Scott Adams, the Dilbert cartoonist, stepped into a huge controversy when he decided to write about Men’s Rights Activists. The original Adams post has been disappeared from Adams’s blog and mysteriously from Google Cache after Adams got lot of criticism. Feministe has the details:
But here’s where Adams pulled a sort of double switcheroo. After insulting Men’s Rights activists, he did them one better with a bizarre, brazenly misogynistic argument that seemed to have been cribbed from some of the more idiotic comments on MRA and “Men Going Their Own Way” message boards. It turned out that the reason Adams thinks men should “get over it” is that … well, you’d best just read it for yourself.
The reality is that women are treated differently by society for exactly the same reason that children and the mentally handicapped are treated differently. It’s just easier this way for everyone. You don’t argue with a four-year old about why he shouldn’t eat candy for dinner. You don’t punch a mentally handicapped guy even if he punches you first. And you don’t argue when a women tells you she’s only making 80 cents to your dollar. It’s the path of least resistance. You save your energy for more important battles.
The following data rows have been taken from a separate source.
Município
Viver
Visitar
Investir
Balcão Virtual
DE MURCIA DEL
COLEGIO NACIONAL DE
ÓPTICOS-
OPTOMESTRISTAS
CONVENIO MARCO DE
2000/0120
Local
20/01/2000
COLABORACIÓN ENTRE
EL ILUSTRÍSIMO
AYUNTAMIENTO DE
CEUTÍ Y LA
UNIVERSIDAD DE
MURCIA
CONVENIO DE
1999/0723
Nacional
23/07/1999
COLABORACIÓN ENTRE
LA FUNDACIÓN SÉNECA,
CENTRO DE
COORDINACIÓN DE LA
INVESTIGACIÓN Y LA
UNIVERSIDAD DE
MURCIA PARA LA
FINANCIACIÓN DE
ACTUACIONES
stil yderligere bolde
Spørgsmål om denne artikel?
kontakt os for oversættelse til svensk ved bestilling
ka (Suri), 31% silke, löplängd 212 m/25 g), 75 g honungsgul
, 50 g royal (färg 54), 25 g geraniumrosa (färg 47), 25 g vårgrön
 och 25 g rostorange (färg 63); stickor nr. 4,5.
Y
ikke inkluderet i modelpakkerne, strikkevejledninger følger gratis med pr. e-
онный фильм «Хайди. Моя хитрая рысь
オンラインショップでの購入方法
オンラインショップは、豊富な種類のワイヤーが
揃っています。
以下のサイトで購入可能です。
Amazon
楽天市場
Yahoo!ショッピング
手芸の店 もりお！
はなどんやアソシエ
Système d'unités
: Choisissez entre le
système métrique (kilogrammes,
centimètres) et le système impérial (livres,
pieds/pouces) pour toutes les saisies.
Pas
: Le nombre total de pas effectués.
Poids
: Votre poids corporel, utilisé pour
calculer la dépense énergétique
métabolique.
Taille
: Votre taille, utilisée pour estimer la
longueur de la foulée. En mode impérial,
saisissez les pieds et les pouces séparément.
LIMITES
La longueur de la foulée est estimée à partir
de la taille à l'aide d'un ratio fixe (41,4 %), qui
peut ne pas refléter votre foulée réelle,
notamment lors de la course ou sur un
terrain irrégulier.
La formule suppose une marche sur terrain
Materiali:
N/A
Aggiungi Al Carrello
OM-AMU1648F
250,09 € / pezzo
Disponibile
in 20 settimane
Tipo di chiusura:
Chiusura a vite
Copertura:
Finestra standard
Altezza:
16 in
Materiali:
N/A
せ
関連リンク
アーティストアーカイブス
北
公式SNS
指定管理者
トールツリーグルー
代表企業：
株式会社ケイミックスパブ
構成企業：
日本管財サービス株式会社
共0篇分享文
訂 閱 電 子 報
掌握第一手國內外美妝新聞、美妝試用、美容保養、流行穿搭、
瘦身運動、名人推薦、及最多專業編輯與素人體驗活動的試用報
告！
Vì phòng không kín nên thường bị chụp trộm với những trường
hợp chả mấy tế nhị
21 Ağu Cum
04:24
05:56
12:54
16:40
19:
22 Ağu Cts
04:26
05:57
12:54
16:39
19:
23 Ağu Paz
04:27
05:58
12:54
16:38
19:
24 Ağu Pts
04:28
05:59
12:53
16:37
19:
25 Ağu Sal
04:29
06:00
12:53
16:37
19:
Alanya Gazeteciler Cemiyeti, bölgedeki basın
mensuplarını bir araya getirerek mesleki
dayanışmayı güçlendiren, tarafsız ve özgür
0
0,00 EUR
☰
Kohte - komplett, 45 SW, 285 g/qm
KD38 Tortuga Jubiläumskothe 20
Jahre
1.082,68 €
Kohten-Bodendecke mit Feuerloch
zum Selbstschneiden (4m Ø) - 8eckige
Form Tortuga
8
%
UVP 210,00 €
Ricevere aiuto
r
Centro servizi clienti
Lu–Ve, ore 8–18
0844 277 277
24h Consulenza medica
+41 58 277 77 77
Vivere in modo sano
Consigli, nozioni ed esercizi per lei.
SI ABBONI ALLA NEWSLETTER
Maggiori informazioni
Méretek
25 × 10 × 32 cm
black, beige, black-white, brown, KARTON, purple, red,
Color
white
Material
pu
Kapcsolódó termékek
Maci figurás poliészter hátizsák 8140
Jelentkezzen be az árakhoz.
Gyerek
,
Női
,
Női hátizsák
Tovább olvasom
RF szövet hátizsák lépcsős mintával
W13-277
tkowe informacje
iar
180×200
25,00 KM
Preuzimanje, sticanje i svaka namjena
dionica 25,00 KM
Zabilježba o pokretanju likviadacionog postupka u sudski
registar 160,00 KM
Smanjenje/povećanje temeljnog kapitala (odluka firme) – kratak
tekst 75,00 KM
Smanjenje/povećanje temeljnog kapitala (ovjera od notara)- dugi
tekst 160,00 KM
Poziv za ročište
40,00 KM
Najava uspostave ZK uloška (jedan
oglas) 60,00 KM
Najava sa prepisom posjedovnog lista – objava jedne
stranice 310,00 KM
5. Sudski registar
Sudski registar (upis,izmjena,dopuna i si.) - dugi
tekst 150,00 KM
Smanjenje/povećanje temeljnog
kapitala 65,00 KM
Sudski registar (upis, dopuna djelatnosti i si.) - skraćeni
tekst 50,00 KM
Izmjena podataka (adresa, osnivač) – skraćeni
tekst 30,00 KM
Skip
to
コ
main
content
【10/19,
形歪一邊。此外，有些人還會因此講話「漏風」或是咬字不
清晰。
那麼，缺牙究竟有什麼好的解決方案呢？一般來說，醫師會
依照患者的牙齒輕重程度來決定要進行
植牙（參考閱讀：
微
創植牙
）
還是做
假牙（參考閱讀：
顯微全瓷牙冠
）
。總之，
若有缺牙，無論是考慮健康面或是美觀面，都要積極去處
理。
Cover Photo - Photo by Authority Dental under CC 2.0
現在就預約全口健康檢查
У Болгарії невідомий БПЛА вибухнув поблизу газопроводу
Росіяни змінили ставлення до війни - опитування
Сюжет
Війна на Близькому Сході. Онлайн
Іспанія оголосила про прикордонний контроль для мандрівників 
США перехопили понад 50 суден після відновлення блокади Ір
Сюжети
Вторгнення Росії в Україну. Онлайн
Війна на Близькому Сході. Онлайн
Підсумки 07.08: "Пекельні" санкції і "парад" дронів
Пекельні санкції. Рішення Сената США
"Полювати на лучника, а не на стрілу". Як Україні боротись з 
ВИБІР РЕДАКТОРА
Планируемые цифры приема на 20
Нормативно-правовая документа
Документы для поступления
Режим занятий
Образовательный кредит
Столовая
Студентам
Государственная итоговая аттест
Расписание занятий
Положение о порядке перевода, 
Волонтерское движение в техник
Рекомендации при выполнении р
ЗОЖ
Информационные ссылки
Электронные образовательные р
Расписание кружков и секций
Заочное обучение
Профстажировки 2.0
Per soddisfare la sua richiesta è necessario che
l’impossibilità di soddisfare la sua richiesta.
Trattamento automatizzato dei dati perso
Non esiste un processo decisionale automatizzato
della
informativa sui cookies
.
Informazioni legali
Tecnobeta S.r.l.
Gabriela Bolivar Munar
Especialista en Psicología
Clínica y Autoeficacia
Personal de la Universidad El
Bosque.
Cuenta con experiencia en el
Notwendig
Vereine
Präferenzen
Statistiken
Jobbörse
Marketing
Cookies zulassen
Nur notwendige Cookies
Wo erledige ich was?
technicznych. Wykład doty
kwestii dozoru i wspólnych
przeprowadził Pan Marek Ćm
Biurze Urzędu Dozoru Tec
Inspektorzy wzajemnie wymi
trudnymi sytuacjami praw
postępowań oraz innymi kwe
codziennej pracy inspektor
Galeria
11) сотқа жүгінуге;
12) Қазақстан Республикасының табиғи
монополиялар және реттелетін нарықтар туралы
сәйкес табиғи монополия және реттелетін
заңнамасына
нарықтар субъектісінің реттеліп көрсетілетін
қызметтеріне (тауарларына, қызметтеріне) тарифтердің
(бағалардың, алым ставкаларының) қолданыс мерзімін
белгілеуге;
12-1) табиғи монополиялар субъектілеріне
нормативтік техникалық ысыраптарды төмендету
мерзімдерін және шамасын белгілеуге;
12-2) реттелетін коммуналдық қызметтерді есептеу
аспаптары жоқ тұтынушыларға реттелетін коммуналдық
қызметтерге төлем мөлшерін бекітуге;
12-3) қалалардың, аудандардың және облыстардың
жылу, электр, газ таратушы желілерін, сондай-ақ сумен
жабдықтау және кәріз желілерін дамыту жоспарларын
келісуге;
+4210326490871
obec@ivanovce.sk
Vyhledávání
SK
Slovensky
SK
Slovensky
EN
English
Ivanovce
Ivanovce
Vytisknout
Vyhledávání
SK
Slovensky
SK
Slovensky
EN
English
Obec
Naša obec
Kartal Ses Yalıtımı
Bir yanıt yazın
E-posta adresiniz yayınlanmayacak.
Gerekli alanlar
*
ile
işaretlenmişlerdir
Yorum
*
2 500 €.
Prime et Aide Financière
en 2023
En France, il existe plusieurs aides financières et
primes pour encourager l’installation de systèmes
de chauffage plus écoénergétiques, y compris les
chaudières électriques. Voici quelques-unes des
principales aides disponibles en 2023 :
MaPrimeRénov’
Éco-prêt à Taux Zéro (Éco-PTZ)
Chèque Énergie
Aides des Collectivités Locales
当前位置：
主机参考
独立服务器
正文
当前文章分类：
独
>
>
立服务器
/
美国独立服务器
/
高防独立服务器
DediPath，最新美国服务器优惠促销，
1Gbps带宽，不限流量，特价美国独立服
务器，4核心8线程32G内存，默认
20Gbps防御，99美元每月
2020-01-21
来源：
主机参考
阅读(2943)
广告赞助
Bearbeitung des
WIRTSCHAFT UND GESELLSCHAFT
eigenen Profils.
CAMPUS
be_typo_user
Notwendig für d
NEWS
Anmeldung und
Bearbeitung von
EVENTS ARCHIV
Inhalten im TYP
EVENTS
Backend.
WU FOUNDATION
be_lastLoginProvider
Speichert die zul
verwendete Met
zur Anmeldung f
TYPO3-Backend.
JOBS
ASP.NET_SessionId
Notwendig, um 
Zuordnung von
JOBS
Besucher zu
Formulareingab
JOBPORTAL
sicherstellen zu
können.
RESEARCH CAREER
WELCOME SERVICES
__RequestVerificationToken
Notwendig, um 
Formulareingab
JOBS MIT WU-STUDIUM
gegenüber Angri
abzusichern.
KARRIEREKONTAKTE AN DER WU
As Kyle’s mom would say: “what what what??” This is the sort of shit you expect from some low-grade loser on a misogynist Mecca like The Spearhead. But no, this is Scott Adams, internationally famous cartoonist and bestselling author. Instead of trying to explain just what the fuck he means by all this, Adams continued on with a very strange, and strangely sexual, chess metaphor:
How many times do we men suppress our natural instincts for sex and aggression just to get something better in the long run? It’s called a strategy. Sometimes you sacrifice a pawn to nail the queen. If you’re still crying about your pawn when you’re having your way with the queen, there’s something wrong with you and it isn’t men’s rights.
I would write more about how women are now expected to work and raise children, all for less money than a man makes but my feeble, child-like womanbrain can’t process things so fast.